Fri, Mar 15, 2013 : 10:12 p.m.

I just think that people are nostalgic for the times in Ann Arbor when people didn't have to lock their doors and know that nothing would happen. Those days are over now. I heard about this increase in thefts a while ago so I have been taking my valuables into every store with me. I don't even trust leaving my things in the trunk. If a thief is watching they can smash your window and pop the trunk if they are brazen enough to smash the window and steal in daylight. These criminals have no shame and it's ugly.


Fri, Mar 15, 2013 : 8:39 p.m.

Can't wait till the warmer weather comes, they'll have twice as many.


Fri, Mar 15, 2013 : 8:15 p.m.

I would love to have a time delayed device that would explode like a douche with ink, paint or bad smell, etc. Is there anything like this available?


Fri, Mar 15, 2013 : 7:29 p.m.

"She said that's an increase from prior years and most of the incidents occurred in the Eisenhower Boardwalk area in February." Lets see. common sense math here. A bunch of hotels + $10 a month fitness club with no cameras and little to none after hours oversight (1 0n 1 athletic club) = multiple vehicle larcenies.

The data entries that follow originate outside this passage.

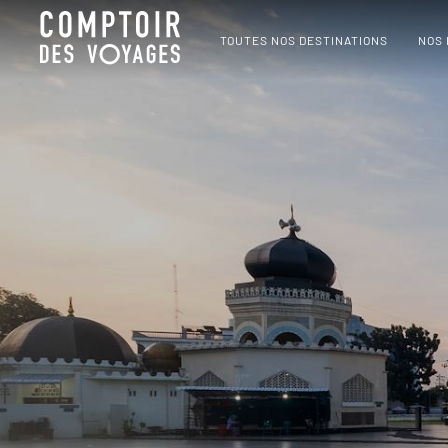
TOUTES NOS DESTINATIONS
NOS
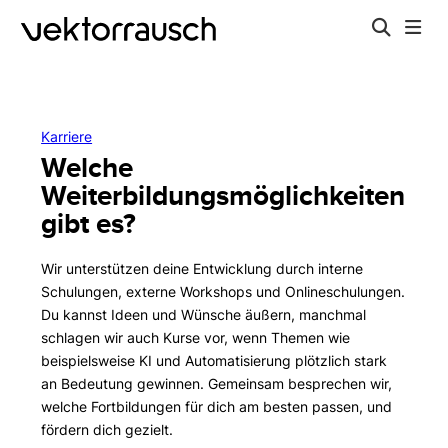
Karriere
Welche
Weiterbildungsmöglichkeiten
gibt es?
Wir unterstützen deine Entwicklung durch interne
Schulungen, externe Workshops und Onlineschulungen.
Du kannst Ideen und Wünsche äußern, manchmal
schlagen wir auch Kurse vor, wenn Themen wie
beispielsweise KI und Automatisierung plötzlich stark
an Bedeutung gewinnen. Gemeinsam besprechen wir,
welche Fortbildungen für dich am besten passen, und
fördern dich gezielt.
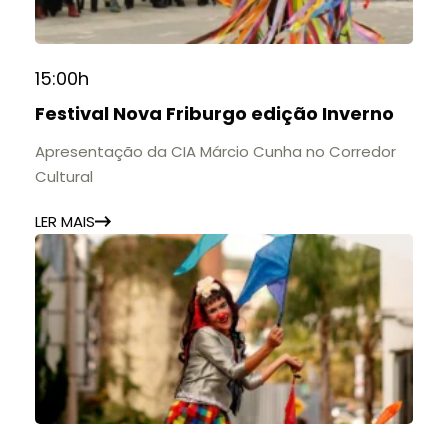
15:00h
Festival Nova Friburgo edição Inverno
Apresentação da CIA Márcio Cunha no Corredor
Cultural
LER MAIS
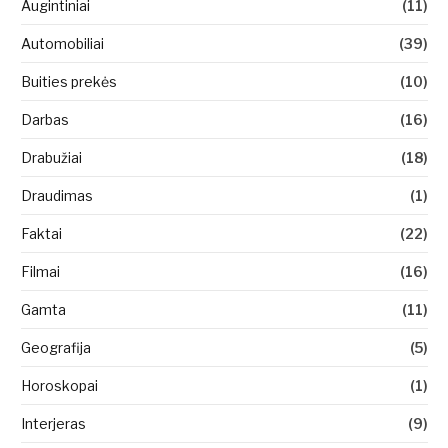
Augintiniai
(11)
Automobiliai
(39)
Buities prekės
(10)
Darbas
(16)
Drabužiai
(18)
Draudimas
(1)
Faktai
(22)
Filmai
(16)
Gamta
(11)
Geografija
(5)
Horoskopai
(1)
Interjeras
(9)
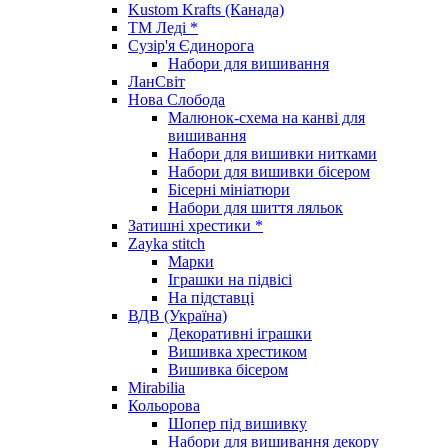
Kustom Krafts (Канада)
ТМ Леді *
Сузір'я Єдинорога
Набори для вишивання
ЛанСвіт
Нова Слобода
Малюнок-схема на канві для
вишивання
Набори для вишивки нитками
Набори для вишивки бісером
Бісерні мініатюри
Набори для шиття ляльок
Затишні хрестики *
Zayka stitch
Марки
Іграшки на підвісі
На підставці
ВДВ (Україна)
Декоративні іграшки
Вишивка хрестиком
Вишивка бісером
Mirabilia
Кольорова
Шопер під вишивку
Набори для вишивання декору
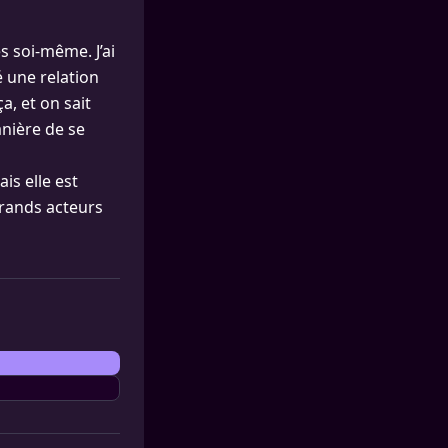
s soi-même. J’ai
é une relation
a, et on sait
anière de se
is elle est
grands acteurs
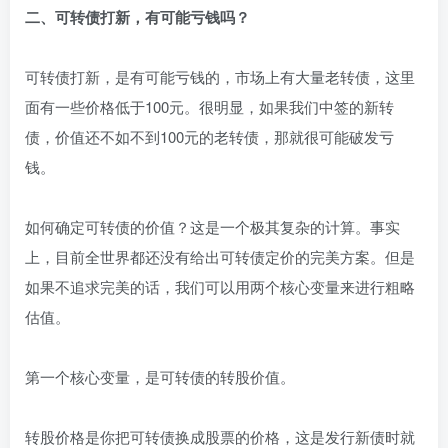
二、可转债打新，有可能亏钱吗？
可转债打新，是有可能亏钱的，市场上有大量老转债，这里
面有一些价格低于100元。很明显，如果我们中签的新转
债，价值还不如不到100元的老转债，那就很可能破发亏
钱。
如何确定可转债的价值？这是一个极其复杂的计算。事实
上，目前全世界都还没有给出可转债定价的完美方案。但是
如果不追求完美的话，我们可以用两个核心变量来进行粗略
估值。
第一个核心变量，是可转债的转股价值。
转股价格是你把可转债换成股票的价格，这是发行新债时就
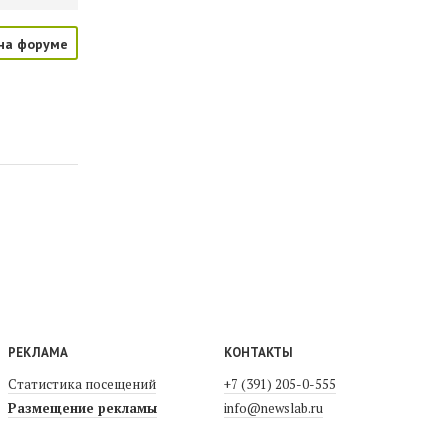
на форуме
РЕКЛАМА
КОНТАКТЫ
Статистика посещений
+7 (391) 205-0-555
Размещение рекламы
info@newslab.ru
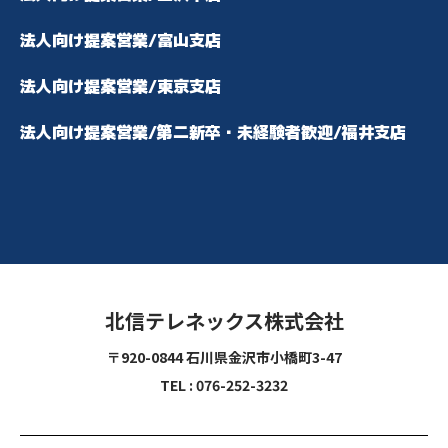
法人向け提案営業/富山支店
法人向け提案営業/東京支店
法人向け提案営業/第二新卒・未経験者歓迎/福井支店
北信テレネックス株式会社
〒920-0844 石川県金沢市小橋町3-47
TEL : 076-252-3232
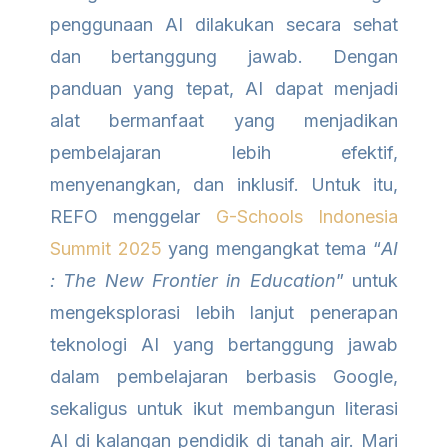
penggunaan AI dilakukan secara sehat
dan bertanggung jawab. Dengan
panduan yang tepat, AI dapat menjadi
alat bermanfaat yang menjadikan
pembelajaran lebih efektif,
menyenangkan, dan inklusif. Untuk itu,
REFO menggelar
G-Schools Indonesia
Summit 2025
yang mengangkat tema “
AI
: The New Frontier in Education
” untuk
mengeksplorasi lebih lanjut penerapan
teknologi AI yang bertanggung jawab
dalam pembelajaran berbasis Google,
sekaligus untuk ikut membangun literasi
AI di kalangan pendidik di tanah air. Mari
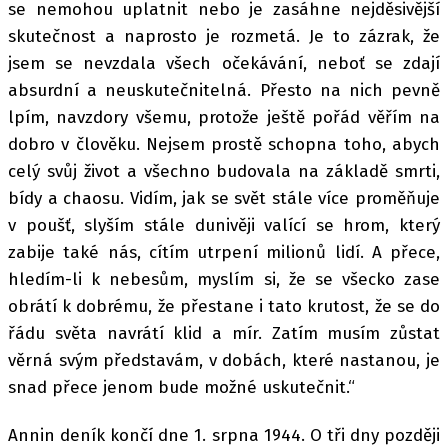
se nemohou uplatnit nebo je zasáhne nejděsivější
skutečnost a naprosto je rozmetá. Je to zázrak, že
jsem se nevzdala všech očekávání, neboť se zdají
absurdní a neuskutečnitelná. Přesto na nich pevně
lpím, navzdory všemu, protože ještě pořád věřím na
dobro v člověku. Nejsem prostě schopna toho, abych
celý svůj život a všechno budovala na základě smrti,
bídy a chaosu. Vidím, jak se svět stále více proměňuje
v poušť, slyším stále dunivěji valící se hrom, který
zabije také nás, cítím utrpení milionů lidí. A přece,
hledím-li k nebesům, myslím si, že se všecko zase
obrátí k dobrému, že přestane i tato krutost, že se do
řádu světa navrátí klid a mír. Zatím musím zůstat
věrná svým představám, v dobách, které nastanou, je
snad přece jenom bude možné uskutečnit.“
Annin deník končí dne 1. srpna 1944. O tři dny později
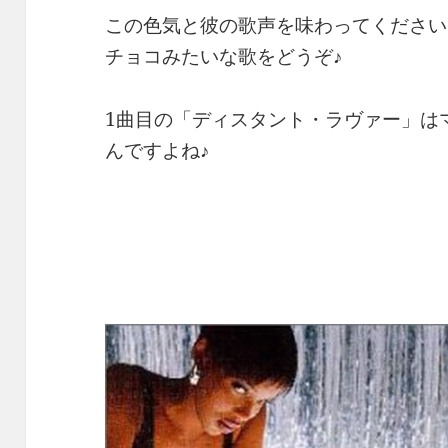
この色気と彼の歌声を味わってください
チョコみたいな歌をどうぞ♪
1曲目の「ディスタント・ラヴァー」は
んですよね♪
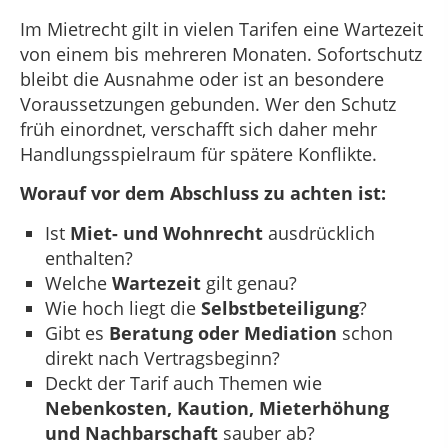
Im Mietrecht gilt in vielen Tarifen eine Wartezeit
von einem bis mehreren Monaten. Sofortschutz
bleibt die Ausnahme oder ist an besondere
Voraussetzungen gebunden. Wer den Schutz
früh einordnet, verschafft sich daher mehr
Handlungsspielraum für spätere Konflikte.
Worauf vor dem Abschluss zu achten ist:
Ist
Miet- und Wohnrecht
ausdrücklich
enthalten?
Welche
Wartezeit
gilt genau?
Wie hoch liegt die
Selbstbeteiligung
?
Gibt es
Beratung oder Mediation
schon
direkt nach Vertragsbeginn?
Deckt der Tarif auch Themen wie
Nebenkosten, Kaution, Mieterhöhung
und Nachbarschaft
sauber ab?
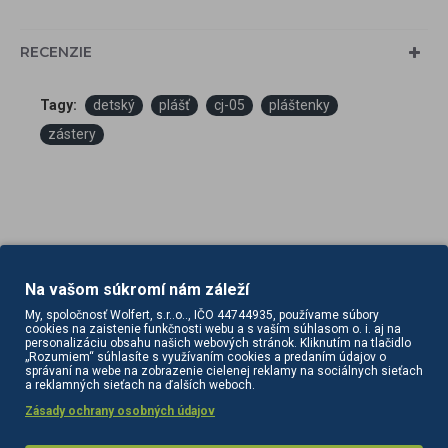
RECENZIE
Tagy:
detský
plášť
cj-05
pláštenky
zástery
Na vašom súkromí nám záleží
PODOBNÉ PRODUKTY
SÚVISIACE PRODUKTY
My, spoločnosť Wolfert, s.r..o.., IČO 44744935, používame súbory
cookies na zaistenie funkčnosti webu a s vaším súhlasom o. i. aj na
personalizáciu obsahu našich webových stránok. Kliknutím na tlačidlo
„Rozumiem“ súhlasíte s využívaním cookies a predaním údajov o
správaní na webe na zobrazenie cielenej reklamy na sociálnych sieťach
a reklamných sieťach na ďalších weboch.
Zásady ochrany osobných údajov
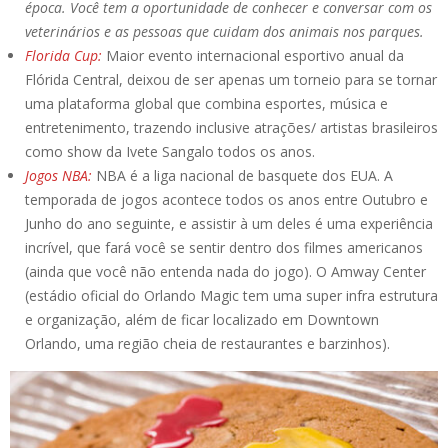
época. Você tem a oportunidade de conhecer e conversar com os
veterinários e as pessoas que cuidam dos animais nos parques.
Florida Cup:
Maior evento internacional esportivo anual da
Flórida Central, deixou de ser apenas um torneio para se tornar
uma plataforma global que combina esportes, música e
entretenimento, trazendo inclusive atrações/ artistas brasileiros
como show da Ivete Sangalo todos os anos.
Jogos NBA:
NBA é a liga nacional de basquete dos EUA. A
temporada de jogos acontece todos os anos entre Outubro e
Junho do ano seguinte, e assistir à um deles é uma experiência
incrível, que fará você se sentir dentro dos filmes americanos
(ainda que você não entenda nada do jogo). O Amway Center
(estádio oficial do Orlando Magic tem uma super infra estrutura
e organização, além de ficar localizado em Downtown
Orlando, uma região cheia de restaurantes e barzinhos).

Sat, Mar 16, 2013 : 12:42 a.m.

It sounds like the hotels have the security problem. They don't have any more after hours oversight that 1 on 1, and apparently they should invest in some cameras as well as people to monitor them. Maybe it was the Damon's crowd.


Fri, Mar 15, 2013 : 5:48 p.m.

Well, it looks like the Plymouth road corridor is the only remaining unused section of this spree, so keep your eyes open. Maybe the News could set up a bait car and ask for an interview to see what their motive actually is. It's just redistribution, folks. If you leave valuables out in the open, you are maybe subconsciously asking yourself to make a charitable donation to some poor unfortunate soul who's down on their luck are making better tax free money than an MSN reporter. Good for the autoglass businesses, too. They may have kids wanting to attend college or take nice vacations to a warmer climate.

Ann English

Sat, Mar 16, 2013 : 12:05 a.m.

I notice that the "French" subdivision off Zeeb Road has escaped the reach of these thefts. Maybe the burglaries committed there not so long ago helped wisen them up. When I noticed that a car was broken into on Pear Street, my first thought was that bags of food from the food pantry on Taylor Street were taken. The others appear to be mostly from business parking lots or those of apartments/townhouses/condominiums. It took boldness to break into a car on Sagebrush Circle, but perhaps that was done at night.


Fri, Mar 15, 2013 : 5:45 p.m.

That's a really large number of blue flags indicating car robberies. It sure would be nice to have enough police to actually prevent crime as opposed to just report on it. I'm sure the mayor is pleased that we report on crime so efficiently.


Fri, Mar 15, 2013 : 9:12 p.m.

Are you shocked, considering that there are 2.28 cars per household in the United States? How many police exactly should be patrolling? Get a grip man.


Fri, Mar 15, 2013 : 8:18 p.m.

How much is enough police to "actually prevent crime?"


Fri, Mar 15, 2013 : 5:25 p.m.

Because windows are being smashed to take high value items.....I'm going to say this is career criminal behavior...not some kids "car shopping." Kids look for unlocked doors in order to steal....they don't smash windows. If they do...they smash the window for the sake of smashing the window. Remember to do more than just lock your car doors....put valuables OUT OF SIGHT too. Hide your stuff inside the center console, the glove box, under the seat, or any storage place that has a lid or cover to it.

Bertha Venation

Fri, Mar 15, 2013 : 6:20 p.m.

Yes Billy. Good common sense. Also, when I lived in the big city, we were taught that when you put something in your trunk in a public place, to move your car, just in case people are watching.